__EXERCISE PROMPT__: Up to and including the line that contains "vous souhaitez les", repeat the entries below exactly from the first line on. Do not carry over any pictures.

__SOURCE INFORMATION__:
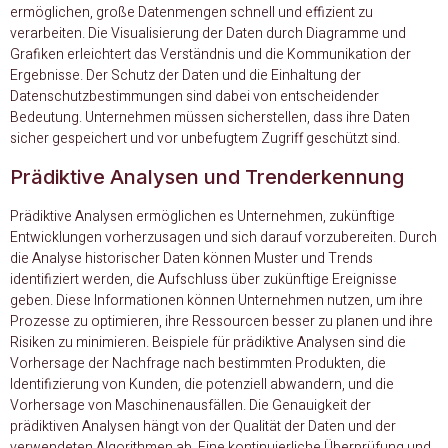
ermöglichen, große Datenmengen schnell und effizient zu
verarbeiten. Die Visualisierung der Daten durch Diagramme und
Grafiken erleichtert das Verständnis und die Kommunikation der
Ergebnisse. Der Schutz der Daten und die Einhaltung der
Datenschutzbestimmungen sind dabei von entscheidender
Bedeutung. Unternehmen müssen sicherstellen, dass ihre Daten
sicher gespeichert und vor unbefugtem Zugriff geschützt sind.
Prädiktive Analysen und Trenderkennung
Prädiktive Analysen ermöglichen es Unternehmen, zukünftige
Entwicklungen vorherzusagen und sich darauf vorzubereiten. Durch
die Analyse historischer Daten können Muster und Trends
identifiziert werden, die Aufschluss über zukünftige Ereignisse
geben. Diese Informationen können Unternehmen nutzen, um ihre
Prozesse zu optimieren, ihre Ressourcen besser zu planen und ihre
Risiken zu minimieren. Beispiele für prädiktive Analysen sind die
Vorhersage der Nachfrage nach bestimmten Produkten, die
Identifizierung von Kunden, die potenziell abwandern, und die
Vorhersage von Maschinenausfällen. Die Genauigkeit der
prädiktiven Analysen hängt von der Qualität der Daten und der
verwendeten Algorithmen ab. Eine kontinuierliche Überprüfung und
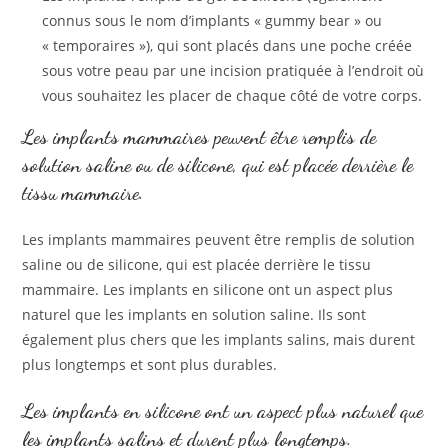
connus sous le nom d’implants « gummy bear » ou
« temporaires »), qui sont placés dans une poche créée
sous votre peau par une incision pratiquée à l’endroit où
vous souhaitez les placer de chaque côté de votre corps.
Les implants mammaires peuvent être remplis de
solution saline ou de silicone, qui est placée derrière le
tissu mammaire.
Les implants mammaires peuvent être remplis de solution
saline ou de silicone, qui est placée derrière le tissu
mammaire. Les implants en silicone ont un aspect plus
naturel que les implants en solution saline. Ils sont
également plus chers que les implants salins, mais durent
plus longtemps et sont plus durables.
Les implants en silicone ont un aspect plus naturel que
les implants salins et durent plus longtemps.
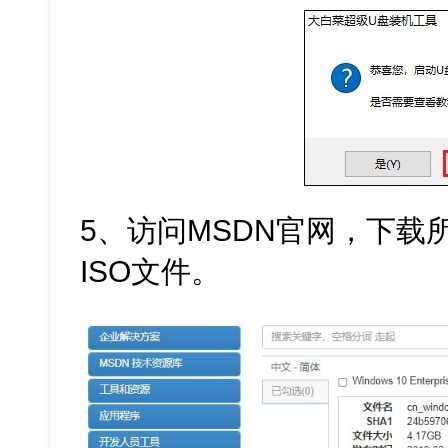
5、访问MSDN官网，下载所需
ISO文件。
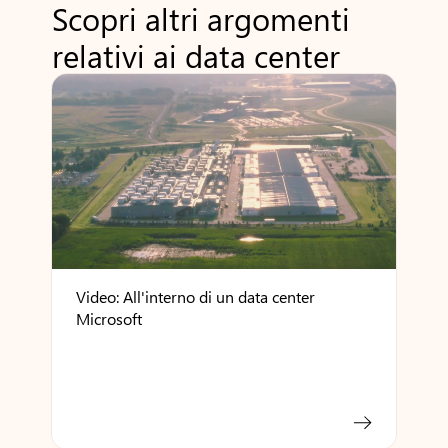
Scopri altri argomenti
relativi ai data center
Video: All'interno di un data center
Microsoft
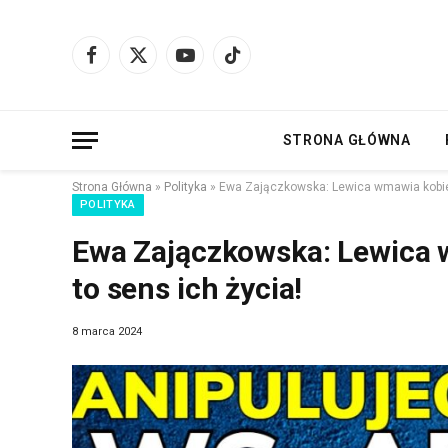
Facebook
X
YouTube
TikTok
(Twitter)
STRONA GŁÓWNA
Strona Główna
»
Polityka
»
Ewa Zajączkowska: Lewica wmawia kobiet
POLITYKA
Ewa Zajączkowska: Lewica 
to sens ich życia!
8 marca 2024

__ANSWER BELOW__:
ermöglichen, große Datenmengen schnell und effizient zu
verarbeiten. Die Visualisierung der Daten durch Diagramme und
Grafiken erleichtert das Verständnis und die Kommunikation der
Ergebnisse. Der Schutz der Daten und die Einhaltung der
Datenschutzbestimmungen sind dabei von entscheidender
Bedeutung. Unternehmen müssen sicherstellen, dass ihre Daten
sicher gespeichert und vor unbefugtem Zugriff geschützt sind.
Prädiktive Analysen und Trenderkennung
Prädiktive Analysen ermöglichen es Unternehmen, zukünftige
Entwicklungen vorherzusagen und sich darauf vorzubereiten. Durch
die Analyse historischer Daten können Muster und Trends
identifiziert werden, die Aufschluss über zukünftige Ereignisse
geben. Diese Informationen können Unternehmen nutzen, um ihre
Prozesse zu optimieren, ihre Ressourcen besser zu planen und ihre
Risiken zu minimieren. Beispiele für prädiktive Analysen sind die
Vorhersage der Nachfrage nach bestimmten Produkten, die
Identifizierung von Kunden, die potenziell abwandern, und die
Vorhersage von Maschinenausfällen. Die Genauigkeit der
prädiktiven Analysen hängt von der Qualität der Daten und der
verwendeten Algorithmen ab. Eine kontinuierliche Überprüfung und
connus sous le nom d’implants « gummy bear » ou
« temporaires »), qui sont placés dans une poche créée
sous votre peau par une incision pratiquée à l’endroit où
vous souhaitez les placer de chaque côté de votre corps.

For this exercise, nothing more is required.